**What is expected**
Transcribe the entire listing, keeping each word as it is.

**Given records**
::::

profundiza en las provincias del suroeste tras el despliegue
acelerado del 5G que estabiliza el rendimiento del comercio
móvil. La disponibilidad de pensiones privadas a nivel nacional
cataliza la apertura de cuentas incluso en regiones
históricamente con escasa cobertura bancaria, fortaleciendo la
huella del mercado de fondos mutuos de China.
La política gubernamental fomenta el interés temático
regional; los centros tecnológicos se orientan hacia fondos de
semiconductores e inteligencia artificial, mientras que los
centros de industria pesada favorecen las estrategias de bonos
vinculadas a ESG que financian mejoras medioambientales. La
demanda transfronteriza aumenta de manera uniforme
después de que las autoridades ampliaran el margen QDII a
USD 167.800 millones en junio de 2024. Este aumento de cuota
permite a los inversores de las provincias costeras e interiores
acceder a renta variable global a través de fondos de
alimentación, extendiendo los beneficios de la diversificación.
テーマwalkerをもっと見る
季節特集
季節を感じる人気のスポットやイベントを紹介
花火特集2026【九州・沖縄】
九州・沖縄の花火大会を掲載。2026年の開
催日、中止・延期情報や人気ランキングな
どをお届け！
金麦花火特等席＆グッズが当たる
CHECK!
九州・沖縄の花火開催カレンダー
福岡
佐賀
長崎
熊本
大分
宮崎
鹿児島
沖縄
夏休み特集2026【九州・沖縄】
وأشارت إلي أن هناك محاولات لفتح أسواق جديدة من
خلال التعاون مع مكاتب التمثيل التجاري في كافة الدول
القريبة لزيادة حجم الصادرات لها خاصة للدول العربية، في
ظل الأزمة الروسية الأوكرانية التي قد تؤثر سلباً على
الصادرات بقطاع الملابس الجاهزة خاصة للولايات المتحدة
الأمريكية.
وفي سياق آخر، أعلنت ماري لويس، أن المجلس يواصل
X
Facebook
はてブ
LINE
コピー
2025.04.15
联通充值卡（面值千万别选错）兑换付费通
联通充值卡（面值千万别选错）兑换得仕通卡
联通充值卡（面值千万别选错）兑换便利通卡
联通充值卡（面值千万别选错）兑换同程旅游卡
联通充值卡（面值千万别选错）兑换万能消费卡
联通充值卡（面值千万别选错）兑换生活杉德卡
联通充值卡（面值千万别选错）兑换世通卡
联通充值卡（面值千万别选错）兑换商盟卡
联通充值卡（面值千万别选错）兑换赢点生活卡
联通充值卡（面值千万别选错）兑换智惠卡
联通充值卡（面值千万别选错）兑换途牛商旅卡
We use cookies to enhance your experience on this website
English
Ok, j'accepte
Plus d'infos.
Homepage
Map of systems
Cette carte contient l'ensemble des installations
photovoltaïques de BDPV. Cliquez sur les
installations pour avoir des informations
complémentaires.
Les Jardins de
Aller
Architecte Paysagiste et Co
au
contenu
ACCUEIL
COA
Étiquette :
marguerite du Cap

::::

**Task solution**
profundiza en las provincias del suroeste tras el despliegue
acelerado del 5G que estabiliza el rendimiento del comercio
móvil. La disponibilidad de pensiones privadas a nivel nacional
cataliza la apertura de cuentas incluso en regiones
históricamente con escasa cobertura bancaria, fortaleciendo la
huella del mercado de fondos mutuos de China.
La política gubernamental fomenta el interés temático
regional; los centros tecnológicos se orientan hacia fondos de
semiconductores e inteligencia artificial, mientras que los
centros de industria pesada favorecen las estrategias de bonos
vinculadas a ESG que financian mejoras medioambientales. La
demanda transfronteriza aumenta de manera uniforme
después de que las autoridades ampliaran el margen QDII a
USD 167.800 millones en junio de 2024. Este aumento de cuota
permite a los inversores de las provincias costeras e interiores
acceder a renta variable global a través de fondos de
alimentación, extendiendo los beneficios de la diversificación.
テーマwalkerをもっと見る
季節特集
季節を感じる人気のスポットやイベントを紹介
花火特集2026【九州・沖縄】
九州・沖縄の花火大会を掲載。2026年の開
催日、中止・延期情報や人気ランキングな
どをお届け！
金麦花火特等席＆グッズが当たる
CHECK!
九州・沖縄の花火開催カレンダー
福岡
佐賀
長崎
熊本
大分
宮崎
鹿児島
沖縄
夏休み特集2026【九州・沖縄】
وأشارت إلي أن هناك محاولات لفتح أسواق جديدة من
خلال التعاون مع مكاتب التمثيل التجاري في كافة الدول
القريبة لزيادة حجم الصادرات لها خاصة للدول العربية، في
ظل الأزمة الروسية الأوكرانية التي قد تؤثر سلباً على
الصادرات بقطاع الملابس الجاهزة خاصة للولايات المتحدة
الأمريكية.
وفي سياق آخر، أعلنت ماري لويس، أن المجلس يواصل
X
Facebook
はてブ
LINE
コピー
2025.04.15
联通充值卡（面值千万别选错）兑换付费通
联通充值卡（面值千万别选错）兑换得仕通卡
联通充值卡（面值千万别选错）兑换便利通卡
联通充值卡（面值千万别选错）兑换同程旅游卡
联通充值卡（面值千万别选错）兑换万能消费卡
联通充值卡（面值千万别选错）兑换生活杉德卡
联通充值卡（面值千万别选错）兑换世通卡
联通充值卡（面值千万别选错）兑换商盟卡
联通充值卡（面值千万别选错）兑换赢点生活卡
联通充值卡（面值千万别选错）兑换智惠卡
联通充值卡（面值千万别选错）兑换途牛商旅卡
We use cookies to enhance your experience on this website
English
Ok, j'accepte
Plus d'infos.
Homepage
Map of systems
Cette carte contient l'ensemble des installations
photovoltaïques de BDPV. Cliquez sur les
installations pour avoir des informations
complémentaires.
Les Jardins de
Aller
Architecte Paysagiste et Co
au
contenu
ACCUEIL
COA
Étiquette :
marguerite du Cap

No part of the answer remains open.